Text segment:
The Tripoli-based Government of National Unity called the meeting in Rome between Njla Mangoush and Eli Cohen “accidental, unofficial and not planned in advance.’

Israeli officials reportedly established contact with Libya’s unity government several months ago.

The Libyan Government of National Unity’s Prime Minister Abd al-Hamid al-Dabaiba has suspended his Foreign Minister, Najla Mangoush following her meeting last week in Rome with Israel’s Foreign Minister Eli Cohen.

Mangoush is being investigated and has been placed on “administrative suspension.” But according to the al-Wasat newspaper, she left Libya on a private jet two hours after her suspension and headed to Turkey.

The Tripoli-based Government of National Unity issued a statement calling the meeting in Rome “accidental, unofficial and not planned in advance.”

“Libya categorically denies the exploitation by the Hebrew and international press and their attempt to confer upon the incident the character of meetings,” said the statement, which stressed Tripoli’s “complete and absolute rejection of normalization with the Zionist entity” and affirmed its “full commitment to the issues of the Arab and Islamic nations, foremost of which is the Palestinian cause.”

Landmark coordinate records:
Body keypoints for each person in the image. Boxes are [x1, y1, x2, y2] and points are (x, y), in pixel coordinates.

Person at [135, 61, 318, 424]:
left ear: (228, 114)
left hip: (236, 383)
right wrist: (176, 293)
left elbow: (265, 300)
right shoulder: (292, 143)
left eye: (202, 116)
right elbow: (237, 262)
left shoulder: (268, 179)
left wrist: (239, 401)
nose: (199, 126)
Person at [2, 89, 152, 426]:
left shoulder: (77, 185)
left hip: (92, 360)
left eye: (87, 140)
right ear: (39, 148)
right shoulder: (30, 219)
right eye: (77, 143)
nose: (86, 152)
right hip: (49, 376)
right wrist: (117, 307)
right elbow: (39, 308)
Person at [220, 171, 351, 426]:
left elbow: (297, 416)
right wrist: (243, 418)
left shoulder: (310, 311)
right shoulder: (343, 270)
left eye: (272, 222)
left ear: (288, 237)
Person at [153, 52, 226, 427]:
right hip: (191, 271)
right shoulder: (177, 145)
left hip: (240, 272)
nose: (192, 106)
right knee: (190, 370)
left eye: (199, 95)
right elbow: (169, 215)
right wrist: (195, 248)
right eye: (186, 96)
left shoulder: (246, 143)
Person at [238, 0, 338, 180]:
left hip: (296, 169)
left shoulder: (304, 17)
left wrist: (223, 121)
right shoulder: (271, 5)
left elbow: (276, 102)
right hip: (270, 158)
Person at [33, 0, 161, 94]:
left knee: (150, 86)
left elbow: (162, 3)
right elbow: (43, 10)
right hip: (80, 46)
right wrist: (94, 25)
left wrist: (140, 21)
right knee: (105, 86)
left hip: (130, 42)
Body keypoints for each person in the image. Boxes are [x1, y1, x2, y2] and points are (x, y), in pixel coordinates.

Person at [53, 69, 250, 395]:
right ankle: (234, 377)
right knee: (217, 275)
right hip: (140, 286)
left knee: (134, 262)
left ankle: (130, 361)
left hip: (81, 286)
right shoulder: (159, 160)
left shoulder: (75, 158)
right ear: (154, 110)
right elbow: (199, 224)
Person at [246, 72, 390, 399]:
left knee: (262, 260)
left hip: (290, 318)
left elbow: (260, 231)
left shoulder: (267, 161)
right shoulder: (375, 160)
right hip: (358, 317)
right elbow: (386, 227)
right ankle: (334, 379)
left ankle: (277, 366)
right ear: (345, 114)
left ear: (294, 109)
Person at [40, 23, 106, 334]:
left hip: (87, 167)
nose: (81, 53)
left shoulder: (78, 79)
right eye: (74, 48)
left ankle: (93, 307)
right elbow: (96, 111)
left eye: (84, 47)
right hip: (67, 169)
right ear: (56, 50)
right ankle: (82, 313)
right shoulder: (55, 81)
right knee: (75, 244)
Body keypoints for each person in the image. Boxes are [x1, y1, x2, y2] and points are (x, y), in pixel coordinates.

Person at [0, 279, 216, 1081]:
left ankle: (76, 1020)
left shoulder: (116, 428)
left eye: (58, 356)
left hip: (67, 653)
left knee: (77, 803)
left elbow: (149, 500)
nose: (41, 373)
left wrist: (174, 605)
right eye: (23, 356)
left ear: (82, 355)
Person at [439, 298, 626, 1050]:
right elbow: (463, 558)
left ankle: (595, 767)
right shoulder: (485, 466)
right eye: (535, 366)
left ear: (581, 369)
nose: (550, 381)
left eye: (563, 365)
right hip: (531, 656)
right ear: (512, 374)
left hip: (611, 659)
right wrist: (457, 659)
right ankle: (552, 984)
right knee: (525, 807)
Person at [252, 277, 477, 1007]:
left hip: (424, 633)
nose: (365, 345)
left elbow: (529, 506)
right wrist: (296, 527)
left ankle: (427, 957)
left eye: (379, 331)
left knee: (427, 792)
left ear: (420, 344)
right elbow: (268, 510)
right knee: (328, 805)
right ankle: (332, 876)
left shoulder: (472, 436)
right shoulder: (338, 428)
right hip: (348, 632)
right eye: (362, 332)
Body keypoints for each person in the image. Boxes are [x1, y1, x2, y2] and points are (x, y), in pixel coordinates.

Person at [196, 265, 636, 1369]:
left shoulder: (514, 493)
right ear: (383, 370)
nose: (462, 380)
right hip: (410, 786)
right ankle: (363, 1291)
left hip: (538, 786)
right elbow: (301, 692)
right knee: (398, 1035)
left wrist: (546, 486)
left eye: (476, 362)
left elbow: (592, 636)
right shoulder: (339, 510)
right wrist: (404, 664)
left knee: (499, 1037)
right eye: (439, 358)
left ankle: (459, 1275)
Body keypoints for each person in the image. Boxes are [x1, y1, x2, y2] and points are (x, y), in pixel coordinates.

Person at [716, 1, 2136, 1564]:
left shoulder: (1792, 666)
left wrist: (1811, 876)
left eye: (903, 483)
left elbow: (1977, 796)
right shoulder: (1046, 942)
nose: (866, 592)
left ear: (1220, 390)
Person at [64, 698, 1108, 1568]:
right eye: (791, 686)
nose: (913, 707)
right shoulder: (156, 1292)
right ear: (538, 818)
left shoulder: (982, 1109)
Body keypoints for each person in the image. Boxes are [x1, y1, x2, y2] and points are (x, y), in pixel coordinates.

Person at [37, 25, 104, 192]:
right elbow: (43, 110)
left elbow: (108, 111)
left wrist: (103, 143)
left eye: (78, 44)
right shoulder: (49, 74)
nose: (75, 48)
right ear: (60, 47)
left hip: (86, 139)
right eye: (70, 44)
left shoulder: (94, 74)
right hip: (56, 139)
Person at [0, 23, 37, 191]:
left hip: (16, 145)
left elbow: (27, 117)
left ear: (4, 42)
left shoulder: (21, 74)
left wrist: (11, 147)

Directions:
• 1. Using the news excerpt about Libya, decide whether each statement agrees with it. Answer yes or no for each, and quote the deciding words exactly.
(a) The foreign minister left Libya for Turkey on a private jet after being suspended.
(b) The Government of National Unity described the Rome meeting as planned in advance.
(c) Prime Minister Abd al-Hamid al-Dabaiba suspended his foreign minister.
• 2. Reproduce the news excerpt about Libya word for word from "The Tripoli-based Government of National Unity called" up to and including "Minister Eli Cohen.".
• 3. According to the news excerpt about Libya, which newspaper reported that the foreign minister left the country after her suspension?

Written responses:
• 1.
(a) Yes: "she left Libya on a private jet two hours after her suspension and headed to Turkey."
(b) No: "accidental, unofficial and not planned in advance."
(c) Yes: "Prime Minister Abd al-Hamid al-Dabaiba has suspended his Foreign Minister"

• 2.
The Tripoli-based Government of National Unity called the meeting in Rome between Njla Mangoush and Eli Cohen “accidental, unofficial and not planned in advance.’

Israeli officials reportedly established contact with Libya’s unity government several months ago.

The Libyan Government of National Unity’s Prime Minister Abd al-Hamid al-Dabaiba has suspended his Foreign Minister, Najla Mangoush following her meeting last week in Rome with Israel’s Foreign Minister Eli Cohen.

• 3. The al-Wasat newspaper.